I asked Abraham what I should have done because I wanted my five brothers to learn from my mistake. I cared a great deal for them. I demanded that Abraham send someone from heaven to let them know what they didn’t have. You know what he said? He said, “I don’t need to send anyone. They already have it.” He said, “They have Moses and the Prophets,” and I instantly knew what he was talking about. He was talking about the book that had been collecting dust in my big library my whole life, the one people came to the door ready to talk about, the one the synagogue opened every week; the one I kept ignoring, closing the door on, and avoiding.
But since I had the time, I opened it down here. And I found something very surprising inside. I found myself. I saw warning, lots of warnings, to not let your stuff define who you are; warnings against greed and the love of money. Warnings against selfishness and pride. I saw my whole selfish life in there. And it explained very clearly why I’m sitting here, and why Lazarus is happy up there.
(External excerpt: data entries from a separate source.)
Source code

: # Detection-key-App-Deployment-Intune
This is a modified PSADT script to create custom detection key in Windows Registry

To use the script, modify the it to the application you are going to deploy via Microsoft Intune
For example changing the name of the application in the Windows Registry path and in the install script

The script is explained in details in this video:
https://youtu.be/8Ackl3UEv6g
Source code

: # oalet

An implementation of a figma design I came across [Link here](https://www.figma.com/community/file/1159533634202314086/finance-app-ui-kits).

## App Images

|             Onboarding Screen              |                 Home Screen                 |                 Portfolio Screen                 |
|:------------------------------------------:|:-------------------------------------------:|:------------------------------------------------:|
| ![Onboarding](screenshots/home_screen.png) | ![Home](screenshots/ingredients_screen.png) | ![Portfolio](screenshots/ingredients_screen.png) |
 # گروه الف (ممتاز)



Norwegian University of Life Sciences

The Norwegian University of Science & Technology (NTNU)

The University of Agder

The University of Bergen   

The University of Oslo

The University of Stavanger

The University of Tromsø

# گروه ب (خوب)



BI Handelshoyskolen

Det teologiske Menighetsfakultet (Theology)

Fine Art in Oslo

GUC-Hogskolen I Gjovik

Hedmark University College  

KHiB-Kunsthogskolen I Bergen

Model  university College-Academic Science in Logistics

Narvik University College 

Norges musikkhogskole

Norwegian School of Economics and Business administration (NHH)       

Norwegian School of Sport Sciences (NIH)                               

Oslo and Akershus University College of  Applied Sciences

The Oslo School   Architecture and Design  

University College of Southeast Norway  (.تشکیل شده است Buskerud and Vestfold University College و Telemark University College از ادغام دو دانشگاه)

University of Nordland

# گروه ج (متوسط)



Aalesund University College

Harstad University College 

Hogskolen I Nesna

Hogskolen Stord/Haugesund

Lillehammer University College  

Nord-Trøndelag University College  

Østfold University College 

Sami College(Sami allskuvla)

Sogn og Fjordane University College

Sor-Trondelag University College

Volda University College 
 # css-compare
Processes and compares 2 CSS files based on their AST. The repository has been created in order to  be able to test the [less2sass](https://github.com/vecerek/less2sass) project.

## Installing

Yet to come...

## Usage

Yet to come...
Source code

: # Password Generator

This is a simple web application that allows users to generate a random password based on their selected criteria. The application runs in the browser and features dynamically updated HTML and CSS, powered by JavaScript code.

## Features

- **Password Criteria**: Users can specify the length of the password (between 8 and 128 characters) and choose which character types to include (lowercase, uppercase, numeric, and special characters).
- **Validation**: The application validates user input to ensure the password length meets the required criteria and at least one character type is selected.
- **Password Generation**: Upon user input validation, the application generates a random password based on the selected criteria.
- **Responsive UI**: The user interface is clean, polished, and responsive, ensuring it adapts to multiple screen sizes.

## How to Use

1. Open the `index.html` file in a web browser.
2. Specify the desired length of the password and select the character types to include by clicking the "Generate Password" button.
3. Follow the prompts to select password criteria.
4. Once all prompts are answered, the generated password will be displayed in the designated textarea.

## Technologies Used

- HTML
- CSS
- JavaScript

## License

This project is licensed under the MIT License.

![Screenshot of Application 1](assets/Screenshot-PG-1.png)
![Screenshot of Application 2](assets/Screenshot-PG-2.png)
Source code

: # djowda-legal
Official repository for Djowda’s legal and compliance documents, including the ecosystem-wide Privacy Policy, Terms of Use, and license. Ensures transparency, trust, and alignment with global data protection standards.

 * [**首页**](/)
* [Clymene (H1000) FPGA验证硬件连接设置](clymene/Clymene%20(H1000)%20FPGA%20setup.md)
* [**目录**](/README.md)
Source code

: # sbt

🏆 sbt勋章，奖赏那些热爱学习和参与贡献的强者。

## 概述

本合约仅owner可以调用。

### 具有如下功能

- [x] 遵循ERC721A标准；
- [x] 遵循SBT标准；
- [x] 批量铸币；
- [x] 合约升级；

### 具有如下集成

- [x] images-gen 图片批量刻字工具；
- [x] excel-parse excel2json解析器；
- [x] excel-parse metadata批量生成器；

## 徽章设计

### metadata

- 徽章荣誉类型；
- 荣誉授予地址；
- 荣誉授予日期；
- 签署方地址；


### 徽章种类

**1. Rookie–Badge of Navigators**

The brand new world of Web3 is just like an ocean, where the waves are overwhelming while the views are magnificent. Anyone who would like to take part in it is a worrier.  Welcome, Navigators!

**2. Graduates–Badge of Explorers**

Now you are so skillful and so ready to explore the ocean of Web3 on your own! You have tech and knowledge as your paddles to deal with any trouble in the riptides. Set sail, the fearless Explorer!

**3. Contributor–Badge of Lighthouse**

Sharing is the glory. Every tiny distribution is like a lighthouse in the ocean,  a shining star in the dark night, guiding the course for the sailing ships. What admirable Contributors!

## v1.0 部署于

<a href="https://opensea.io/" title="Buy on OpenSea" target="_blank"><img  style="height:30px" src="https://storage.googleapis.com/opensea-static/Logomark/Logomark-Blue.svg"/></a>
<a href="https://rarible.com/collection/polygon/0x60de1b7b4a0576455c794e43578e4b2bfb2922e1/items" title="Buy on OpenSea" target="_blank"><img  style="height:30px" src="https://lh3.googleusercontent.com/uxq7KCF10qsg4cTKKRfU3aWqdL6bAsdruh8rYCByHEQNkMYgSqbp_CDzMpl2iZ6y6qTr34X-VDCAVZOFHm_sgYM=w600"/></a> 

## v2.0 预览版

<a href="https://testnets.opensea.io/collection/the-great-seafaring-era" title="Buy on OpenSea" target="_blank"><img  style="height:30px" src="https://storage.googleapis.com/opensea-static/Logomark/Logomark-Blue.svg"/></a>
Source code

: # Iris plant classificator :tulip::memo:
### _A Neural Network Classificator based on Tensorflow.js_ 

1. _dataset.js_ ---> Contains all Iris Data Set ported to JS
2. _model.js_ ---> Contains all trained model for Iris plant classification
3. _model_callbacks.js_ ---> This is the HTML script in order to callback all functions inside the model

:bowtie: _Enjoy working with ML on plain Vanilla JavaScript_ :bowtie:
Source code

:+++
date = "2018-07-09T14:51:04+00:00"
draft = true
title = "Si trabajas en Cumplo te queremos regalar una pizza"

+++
Lazarus heard Moses and the Prophets talk about a man who did for all people what I refused to do for even one person, a man who became poor (poorer than Lazarus) so that I could become rich (richer than me), a man who emptied himself of all he had to fill me up with what I needed, a man who chose to hang on a tree so that my sins would not condemn me.
I wish I could switch places with Lazarus, and not just now. That’s obvious. I wish I could have had what Lazarus had on earth. Now I know why he never complained. He didn’t need anything else. He believed that he needed nothing else but what he already had.
You know what else I envy about Lazarus, looking back? Jesus knew his name. In his story, Jesus doesn’t call me by my name. He calls me the anonymous rich man, a complete stranger to him. But he calls Lazarus by name. Jesus once said, “I know my sheep, and my sheep know me.” And now I see how true that is, that, for those who know Jesus, regardless of your situation in life, no matter what you have or what you don’t have, no matter if you are rich like I was, or poor as Lazarus, Jesus sees you, he knows you, knows how you feel, knows what you need, and he will give you exactly everything you need.
He actually did give all that to me, but I was too blind to see. Open your eyes. Don’t be like me. Amen.